───── Selected extract ─────

For a number of years, we’ve praised Botox for allowing us to keep our youthful glow. This cosmetic injectable smooths out wrinkles and fine lines and lasts upwards of three months. It’s also a straightforward and painless procedure.

In recent years, we’ve also come to learn its value with migraines, muscle spasms, overactive bladder, and even excessive sweating. However, the latest research suggests it might be capable of much more.

Targeting Different Proteins

Harvard University and Broad Institute researchers have discovered that they can evolve the Botox toxin in a laboratory to target different proteins.

By creating selective proteins called proteases, they may be able to help with growth hormone regulation, neuroregeneration, and rampant inflammation reduction. These proteases could also assist with cytokine storm, which is a life-threatening immune response.

Making Huge Advancements

According to Department of Chemistry and Chemical Biology postdoctoral researcher Travis Blum, who was also the first author on the Science-published study, there is potential for them to intervene in a number of conditions.

The team consisted of Harvard Medical School associate professor Min Dong and Thomas Dudley Cabot Professor of Natural Sciences David Liu, and others. Together, they were able to reprogram the proteases, which are enzymes that cut proteins to activate or deactivate them.

This process allowed them to cut new protein targets, including those with very little or no similarities to the starting proteases’ native targets. This led them to start designing treatments that could cross into a cell. Because botulinum toxin proteases can enter neurons in large numbers, they have a wider reach and are an attractive potential therapeutic.

───── Data to examine ─────

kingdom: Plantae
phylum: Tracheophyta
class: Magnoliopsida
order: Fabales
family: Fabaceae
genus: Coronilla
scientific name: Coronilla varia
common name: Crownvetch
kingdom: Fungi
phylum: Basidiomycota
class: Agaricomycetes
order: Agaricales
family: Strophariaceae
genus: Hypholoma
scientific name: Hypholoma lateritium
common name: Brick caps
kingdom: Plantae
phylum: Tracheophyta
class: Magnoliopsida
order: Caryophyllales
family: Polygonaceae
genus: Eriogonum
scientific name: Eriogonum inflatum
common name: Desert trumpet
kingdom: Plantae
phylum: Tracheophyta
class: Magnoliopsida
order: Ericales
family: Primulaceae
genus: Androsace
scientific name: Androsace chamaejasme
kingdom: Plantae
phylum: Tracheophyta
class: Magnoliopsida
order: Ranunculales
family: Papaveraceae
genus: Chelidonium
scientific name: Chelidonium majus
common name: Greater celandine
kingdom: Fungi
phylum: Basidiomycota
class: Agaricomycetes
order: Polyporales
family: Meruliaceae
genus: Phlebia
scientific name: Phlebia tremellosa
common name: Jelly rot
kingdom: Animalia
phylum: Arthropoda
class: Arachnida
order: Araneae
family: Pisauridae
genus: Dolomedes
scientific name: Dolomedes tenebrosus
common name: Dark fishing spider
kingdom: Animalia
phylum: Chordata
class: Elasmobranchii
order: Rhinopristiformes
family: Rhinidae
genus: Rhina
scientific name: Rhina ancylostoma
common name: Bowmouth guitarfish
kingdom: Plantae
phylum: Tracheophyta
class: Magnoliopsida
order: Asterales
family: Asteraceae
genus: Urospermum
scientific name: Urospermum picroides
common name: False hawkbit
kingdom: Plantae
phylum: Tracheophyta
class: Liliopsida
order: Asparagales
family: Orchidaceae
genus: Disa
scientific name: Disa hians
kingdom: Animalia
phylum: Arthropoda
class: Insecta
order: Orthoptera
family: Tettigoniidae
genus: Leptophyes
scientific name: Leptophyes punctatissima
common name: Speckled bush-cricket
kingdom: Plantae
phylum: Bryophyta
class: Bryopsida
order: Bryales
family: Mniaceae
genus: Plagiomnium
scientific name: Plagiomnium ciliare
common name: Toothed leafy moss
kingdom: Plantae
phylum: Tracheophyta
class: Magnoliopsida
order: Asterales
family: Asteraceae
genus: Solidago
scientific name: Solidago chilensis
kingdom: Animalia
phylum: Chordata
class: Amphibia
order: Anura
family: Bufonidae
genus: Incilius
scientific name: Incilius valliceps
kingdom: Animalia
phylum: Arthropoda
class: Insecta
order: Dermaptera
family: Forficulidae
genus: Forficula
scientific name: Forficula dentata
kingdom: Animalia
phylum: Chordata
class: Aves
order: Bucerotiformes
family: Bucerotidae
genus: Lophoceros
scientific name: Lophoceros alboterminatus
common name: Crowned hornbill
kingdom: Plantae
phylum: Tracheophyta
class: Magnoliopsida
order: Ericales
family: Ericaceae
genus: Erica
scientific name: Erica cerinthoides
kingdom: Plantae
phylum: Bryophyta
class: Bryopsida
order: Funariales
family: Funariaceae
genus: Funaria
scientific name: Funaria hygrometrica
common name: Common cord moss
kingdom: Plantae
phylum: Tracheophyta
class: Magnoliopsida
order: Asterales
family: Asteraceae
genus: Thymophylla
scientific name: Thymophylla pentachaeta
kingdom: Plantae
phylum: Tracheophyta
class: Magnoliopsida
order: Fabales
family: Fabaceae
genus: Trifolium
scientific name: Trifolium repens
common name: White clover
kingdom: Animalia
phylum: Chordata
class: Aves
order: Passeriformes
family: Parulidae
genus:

─────

Requirement A: According to the article on Botox research, researchers from which two institutions found that they could evolve the Botox toxin in a laboratory to target different proteins?
Requirement B: Say whether each statement agrees with the article on Botox research, giving yes or no and the deciding words of the article in quotation marks. (i) The cosmetic effect of a Botox injection lasts more than three months. (ii) Travis Blum was the first author on the study published in Science. (iii) Proteases are enzymes that join proteins together.

Output A: Harvard University and the Broad Institute.

Output B:
(i) Yes: "lasts upwards of three months".
(ii) Yes: "who was also the first author on the Science-published study".
(iii) No: "enzymes that cut proteins to activate or deactivate them".